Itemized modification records
···

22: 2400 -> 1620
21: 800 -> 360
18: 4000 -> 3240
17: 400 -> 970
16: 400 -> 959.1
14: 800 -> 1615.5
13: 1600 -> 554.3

···

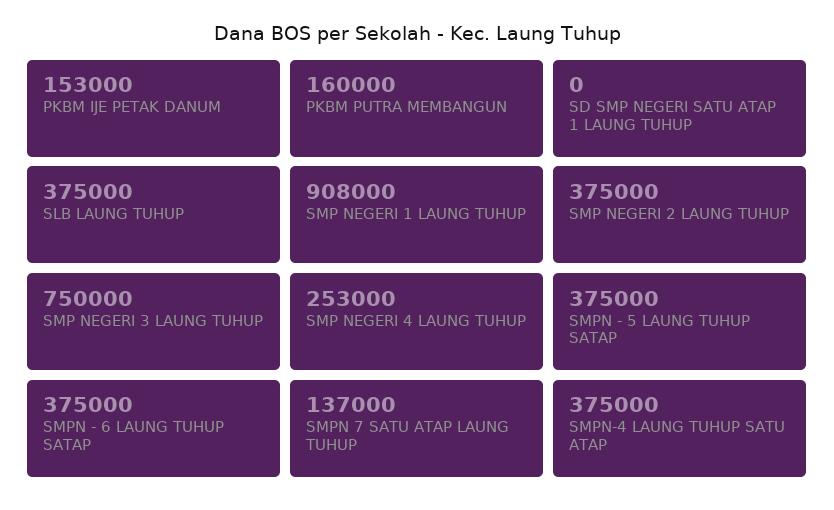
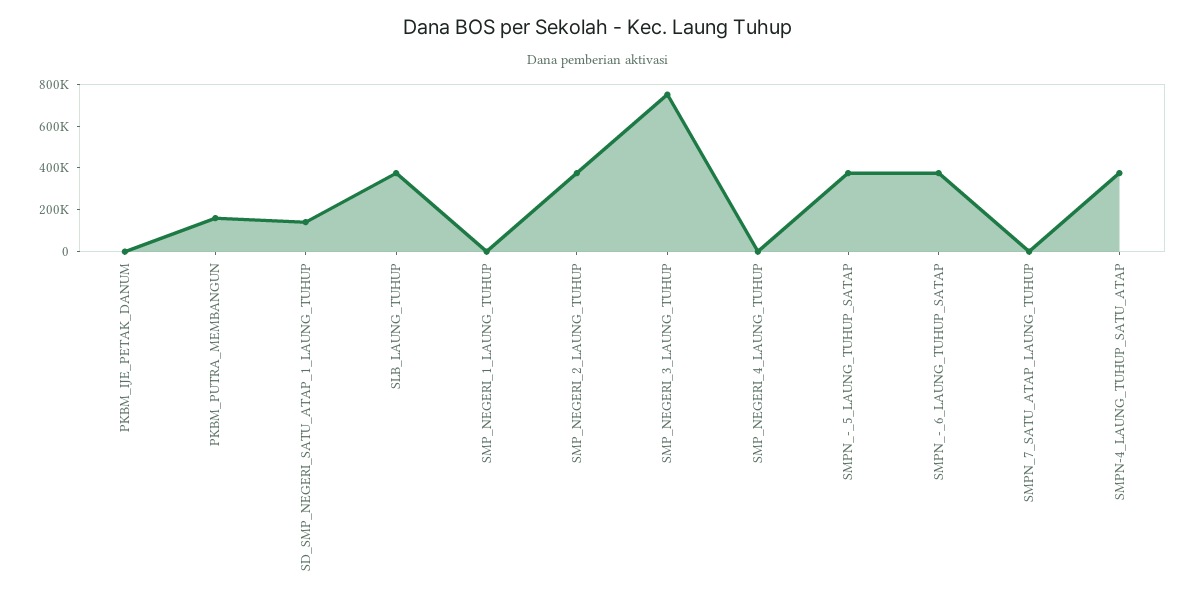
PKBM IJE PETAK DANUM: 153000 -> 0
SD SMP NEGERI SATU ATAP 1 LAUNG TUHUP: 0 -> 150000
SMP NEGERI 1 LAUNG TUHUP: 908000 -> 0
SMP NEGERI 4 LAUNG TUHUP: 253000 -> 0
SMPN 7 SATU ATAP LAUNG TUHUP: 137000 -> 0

···

WHAT THE TASK ASKS
Show every line above in which the word "NEGERI" is found.

RESPONSE BELOW
SD SMP NEGERI SATU ATAP 1 LAUNG TUHUP: 0 -> 150000
SMP NEGERI 1 LAUNG TUHUP: 908000 -> 0
SMP NEGERI 4 LAUNG TUHUP: 253000 -> 0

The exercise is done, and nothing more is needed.